=== Entries provided ===
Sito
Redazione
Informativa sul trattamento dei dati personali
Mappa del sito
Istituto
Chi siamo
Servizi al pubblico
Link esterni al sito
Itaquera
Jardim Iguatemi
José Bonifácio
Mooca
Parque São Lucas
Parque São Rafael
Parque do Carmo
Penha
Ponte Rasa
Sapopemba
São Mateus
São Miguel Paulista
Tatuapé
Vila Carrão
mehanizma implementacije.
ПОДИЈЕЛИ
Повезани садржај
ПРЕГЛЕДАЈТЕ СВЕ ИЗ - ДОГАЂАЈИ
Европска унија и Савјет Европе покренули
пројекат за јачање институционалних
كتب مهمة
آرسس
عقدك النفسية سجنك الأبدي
===
=== Entries provided ===
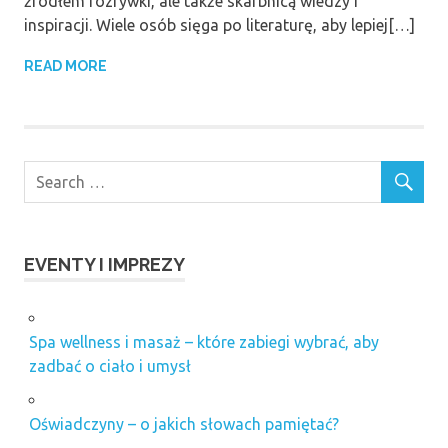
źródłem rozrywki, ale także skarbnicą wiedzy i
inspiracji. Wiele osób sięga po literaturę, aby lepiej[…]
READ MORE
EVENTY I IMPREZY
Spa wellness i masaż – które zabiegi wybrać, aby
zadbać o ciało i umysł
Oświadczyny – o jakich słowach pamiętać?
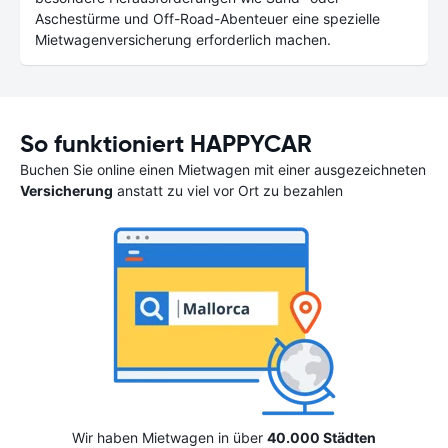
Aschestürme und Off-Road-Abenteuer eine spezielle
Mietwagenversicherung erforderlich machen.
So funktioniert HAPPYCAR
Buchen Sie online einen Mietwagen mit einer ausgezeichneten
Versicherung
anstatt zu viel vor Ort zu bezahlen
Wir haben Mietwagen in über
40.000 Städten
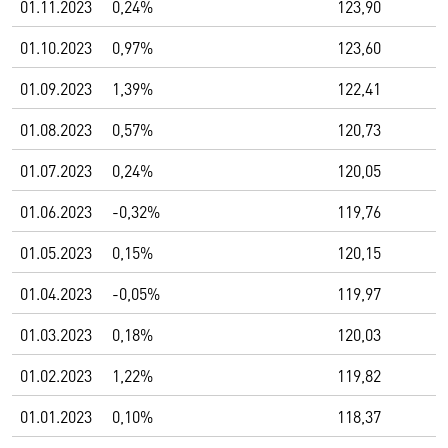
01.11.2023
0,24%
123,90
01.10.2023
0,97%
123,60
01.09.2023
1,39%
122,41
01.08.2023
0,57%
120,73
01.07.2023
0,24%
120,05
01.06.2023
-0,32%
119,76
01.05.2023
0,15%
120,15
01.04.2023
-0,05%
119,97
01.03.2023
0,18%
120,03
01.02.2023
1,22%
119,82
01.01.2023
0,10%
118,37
===
• Exercise
List every line in the rows above that contains the word "Parque". Case counts.

• Task output
Parque São Lucas
Parque São Rafael
Parque do Carmo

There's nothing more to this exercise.